Exercise description = Duplicate every line of the records below with no changes at all.

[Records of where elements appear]
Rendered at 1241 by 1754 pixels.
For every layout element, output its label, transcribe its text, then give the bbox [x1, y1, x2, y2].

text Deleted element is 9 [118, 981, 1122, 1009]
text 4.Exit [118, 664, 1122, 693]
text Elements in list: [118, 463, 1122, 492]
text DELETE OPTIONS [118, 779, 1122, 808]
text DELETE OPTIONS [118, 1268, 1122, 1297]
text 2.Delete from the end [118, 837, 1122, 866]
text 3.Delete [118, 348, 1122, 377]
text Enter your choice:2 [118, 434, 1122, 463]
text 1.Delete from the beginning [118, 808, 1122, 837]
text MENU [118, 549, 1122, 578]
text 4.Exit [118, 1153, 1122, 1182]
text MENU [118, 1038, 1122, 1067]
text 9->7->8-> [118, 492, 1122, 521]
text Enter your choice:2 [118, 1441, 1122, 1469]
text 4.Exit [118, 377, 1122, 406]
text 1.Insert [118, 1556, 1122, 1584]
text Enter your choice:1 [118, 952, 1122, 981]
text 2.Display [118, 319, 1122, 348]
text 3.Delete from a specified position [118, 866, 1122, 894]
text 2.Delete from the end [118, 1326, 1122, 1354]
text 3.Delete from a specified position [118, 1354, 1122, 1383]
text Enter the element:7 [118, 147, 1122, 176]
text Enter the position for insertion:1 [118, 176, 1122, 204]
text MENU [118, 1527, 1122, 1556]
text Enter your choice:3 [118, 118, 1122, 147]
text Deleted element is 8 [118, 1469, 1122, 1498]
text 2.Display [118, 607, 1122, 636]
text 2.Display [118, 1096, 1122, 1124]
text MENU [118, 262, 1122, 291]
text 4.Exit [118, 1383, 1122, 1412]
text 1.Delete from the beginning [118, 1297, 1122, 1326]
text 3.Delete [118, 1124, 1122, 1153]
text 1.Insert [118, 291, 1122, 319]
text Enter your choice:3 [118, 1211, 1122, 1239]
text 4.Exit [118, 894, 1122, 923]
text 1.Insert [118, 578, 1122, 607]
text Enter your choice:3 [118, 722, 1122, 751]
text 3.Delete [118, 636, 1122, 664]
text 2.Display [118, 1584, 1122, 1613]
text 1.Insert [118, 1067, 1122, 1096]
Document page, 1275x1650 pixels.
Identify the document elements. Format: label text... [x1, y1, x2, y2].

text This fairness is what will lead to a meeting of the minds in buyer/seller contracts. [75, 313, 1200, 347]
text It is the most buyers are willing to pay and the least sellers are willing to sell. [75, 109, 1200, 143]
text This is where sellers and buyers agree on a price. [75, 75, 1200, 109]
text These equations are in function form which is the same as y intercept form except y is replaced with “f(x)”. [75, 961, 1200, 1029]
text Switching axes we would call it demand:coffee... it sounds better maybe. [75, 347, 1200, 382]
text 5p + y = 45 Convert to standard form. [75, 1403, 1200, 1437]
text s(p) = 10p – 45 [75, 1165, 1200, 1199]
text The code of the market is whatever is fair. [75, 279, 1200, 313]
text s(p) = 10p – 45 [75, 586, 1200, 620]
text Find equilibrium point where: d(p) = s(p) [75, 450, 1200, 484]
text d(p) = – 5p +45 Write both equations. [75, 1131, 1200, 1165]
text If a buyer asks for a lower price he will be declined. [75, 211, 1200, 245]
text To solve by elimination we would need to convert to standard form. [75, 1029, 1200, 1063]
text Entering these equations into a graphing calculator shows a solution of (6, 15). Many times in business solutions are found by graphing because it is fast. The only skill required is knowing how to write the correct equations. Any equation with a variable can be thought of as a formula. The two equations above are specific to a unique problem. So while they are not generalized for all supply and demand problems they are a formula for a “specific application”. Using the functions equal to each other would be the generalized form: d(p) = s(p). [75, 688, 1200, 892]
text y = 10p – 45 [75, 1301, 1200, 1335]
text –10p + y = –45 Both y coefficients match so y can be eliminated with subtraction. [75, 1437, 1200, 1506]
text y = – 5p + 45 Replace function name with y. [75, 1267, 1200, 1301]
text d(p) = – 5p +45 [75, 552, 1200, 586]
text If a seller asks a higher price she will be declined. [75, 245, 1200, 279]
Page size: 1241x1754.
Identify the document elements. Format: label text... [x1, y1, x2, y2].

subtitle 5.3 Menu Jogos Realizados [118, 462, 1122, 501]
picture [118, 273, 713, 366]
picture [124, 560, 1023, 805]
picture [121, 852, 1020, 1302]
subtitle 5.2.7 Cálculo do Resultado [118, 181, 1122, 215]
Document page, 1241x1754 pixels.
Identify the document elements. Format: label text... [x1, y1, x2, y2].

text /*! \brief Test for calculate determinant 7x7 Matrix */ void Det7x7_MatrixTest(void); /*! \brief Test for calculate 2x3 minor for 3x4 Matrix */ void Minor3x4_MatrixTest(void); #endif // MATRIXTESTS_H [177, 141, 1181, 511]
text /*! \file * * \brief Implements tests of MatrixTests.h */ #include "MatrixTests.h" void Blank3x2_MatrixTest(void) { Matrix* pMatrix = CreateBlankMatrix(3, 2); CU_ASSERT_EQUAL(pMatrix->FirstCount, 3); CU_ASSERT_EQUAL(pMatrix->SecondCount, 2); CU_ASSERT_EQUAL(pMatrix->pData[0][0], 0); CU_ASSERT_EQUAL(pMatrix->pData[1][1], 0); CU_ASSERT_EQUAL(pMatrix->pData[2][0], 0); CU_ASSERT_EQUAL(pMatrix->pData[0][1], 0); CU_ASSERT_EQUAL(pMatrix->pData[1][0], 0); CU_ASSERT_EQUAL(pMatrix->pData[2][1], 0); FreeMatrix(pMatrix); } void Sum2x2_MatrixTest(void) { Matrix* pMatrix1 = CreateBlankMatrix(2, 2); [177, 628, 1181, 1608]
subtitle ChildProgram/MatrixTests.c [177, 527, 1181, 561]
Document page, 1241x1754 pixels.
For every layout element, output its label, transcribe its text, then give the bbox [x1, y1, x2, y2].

Correct output =
Rendered at 1241 by 1754 pixels.
For every layout element, output its label, transcribe its text, then give the bbox [x1, y1, x2, y2].

text Deleted element is 9 [118, 981, 1122, 1009]
text 4.Exit [118, 664, 1122, 693]
text Elements in list: [118, 463, 1122, 492]
text DELETE OPTIONS [118, 779, 1122, 808]
text DELETE OPTIONS [118, 1268, 1122, 1297]
text 2.Delete from the end [118, 837, 1122, 866]
text 3.Delete [118, 348, 1122, 377]
text Enter your choice:2 [118, 434, 1122, 463]
text 1.Delete from the beginning [118, 808, 1122, 837]
text MENU [118, 549, 1122, 578]
text 4.Exit [118, 1153, 1122, 1182]
text MENU [118, 1038, 1122, 1067]
text 9->7->8-> [118, 492, 1122, 521]
text Enter your choice:2 [118, 1441, 1122, 1469]
text 4.Exit [118, 377, 1122, 406]
text 1.Insert [118, 1556, 1122, 1584]
text Enter your choice:1 [118, 952, 1122, 981]
text 2.Display [118, 319, 1122, 348]
text 3.Delete from a specified position [118, 866, 1122, 894]
text 2.Delete from the end [118, 1326, 1122, 1354]
text 3.Delete from a specified position [118, 1354, 1122, 1383]
text Enter the element:7 [118, 147, 1122, 176]
text Enter the position for insertion:1 [118, 176, 1122, 204]
text MENU [118, 1527, 1122, 1556]
text Enter your choice:3 [118, 118, 1122, 147]
text Deleted element is 8 [118, 1469, 1122, 1498]
text 2.Display [118, 607, 1122, 636]
text 2.Display [118, 1096, 1122, 1124]
text MENU [118, 262, 1122, 291]
text 4.Exit [118, 1383, 1122, 1412]
text 1.Delete from the beginning [118, 1297, 1122, 1326]
text 3.Delete [118, 1124, 1122, 1153]
text 1.Insert [118, 291, 1122, 319]
text Enter your choice:3 [118, 1211, 1122, 1239]
text 4.Exit [118, 894, 1122, 923]
text 1.Insert [118, 578, 1122, 607]
text Enter your choice:3 [118, 722, 1122, 751]
text 3.Delete [118, 636, 1122, 664]
text 2.Display [118, 1584, 1122, 1613]
text 1.Insert [118, 1067, 1122, 1096]
Document page, 1275x1650 pixels.
Identify the document elements. Format: label text... [x1, y1, x2, y2].

text This fairness is what will lead to a meeting of the minds in buyer/seller contracts. [75, 313, 1200, 347]
text It is the most buyers are willing to pay and the least sellers are willing to sell. [75, 109, 1200, 143]
text This is where sellers and buyers agree on a price. [75, 75, 1200, 109]
text These equations are in function form which is the same as y intercept form except y is replaced with “f(x)”. [75, 961, 1200, 1029]
text Switching axes we would call it demand:coffee... it sounds better maybe. [75, 347, 1200, 382]
text 5p + y = 45 Convert to standard form. [75, 1403, 1200, 1437]
text s(p) = 10p – 45 [75, 1165, 1200, 1199]
text The code of the market is whatever is fair. [75, 279, 1200, 313]
text s(p) = 10p – 45 [75, 586, 1200, 620]
text Find equilibrium point where: d(p) = s(p) [75, 450, 1200, 484]
text d(p) = – 5p +45 Write both equations. [75, 1131, 1200, 1165]
text If a buyer asks for a lower price he will be declined. [75, 211, 1200, 245]
text To solve by elimination we would need to convert to standard form. [75, 1029, 1200, 1063]
text Entering these equations into a graphing calculator shows a solution of (6, 15). Many times in business solutions are found by graphing because it is fast. The only skill required is knowing how to write the correct equations. Any equation with a variable can be thought of as a formula. The two equations above are specific to a unique problem. So while they are not generalized for all supply and demand problems they are a formula for a “specific application”. Using the functions equal to each other would be the generalized form: d(p) = s(p). [75, 688, 1200, 892]
text y = 10p – 45 [75, 1301, 1200, 1335]
text –10p + y = –45 Both y coefficients match so y can be eliminated with subtraction. [75, 1437, 1200, 1506]
text y = – 5p + 45 Replace function name with y. [75, 1267, 1200, 1301]
text d(p) = – 5p +45 [75, 552, 1200, 586]
text If a seller asks a higher price she will be declined. [75, 245, 1200, 279]
Page size: 1241x1754.
Identify the document elements. Format: label text... [x1, y1, x2, y2].

subtitle 5.3 Menu Jogos Realizados [118, 462, 1122, 501]
picture [118, 273, 713, 366]
picture [124, 560, 1023, 805]
picture [121, 852, 1020, 1302]
subtitle 5.2.7 Cálculo do Resultado [118, 181, 1122, 215]
Document page, 1241x1754 pixels.
Identify the document elements. Format: label text... [x1, y1, x2, y2].

text /*! \brief Test for calculate determinant 7x7 Matrix */ void Det7x7_MatrixTest(void); /*! \brief Test for calculate 2x3 minor for 3x4 Matrix */ void Minor3x4_MatrixTest(void); #endif // MATRIXTESTS_H [177, 141, 1181, 511]
text /*! \file * * \brief Implements tests of MatrixTests.h */ #include "MatrixTests.h" void Blank3x2_MatrixTest(void) { Matrix* pMatrix = CreateBlankMatrix(3, 2); CU_ASSERT_EQUAL(pMatrix->FirstCount, 3); CU_ASSERT_EQUAL(pMatrix->SecondCount, 2); CU_ASSERT_EQUAL(pMatrix->pData[0][0], 0); CU_ASSERT_EQUAL(pMatrix->pData[1][1], 0); CU_ASSERT_EQUAL(pMatrix->pData[2][0], 0); CU_ASSERT_EQUAL(pMatrix->pData[0][1], 0); CU_ASSERT_EQUAL(pMatrix->pData[1][0], 0); CU_ASSERT_EQUAL(pMatrix->pData[2][1], 0); FreeMatrix(pMatrix); } void Sum2x2_MatrixTest(void) { Matrix* pMatrix1 = CreateBlankMatrix(2, 2); [177, 628, 1181, 1608]
subtitle ChildProgram/MatrixTests.c [177, 527, 1181, 561]
Document page, 1241x1754 pixels.
For every layout element, output its label, transcribe its text, then give the bbox [x1, y1, x2, y2].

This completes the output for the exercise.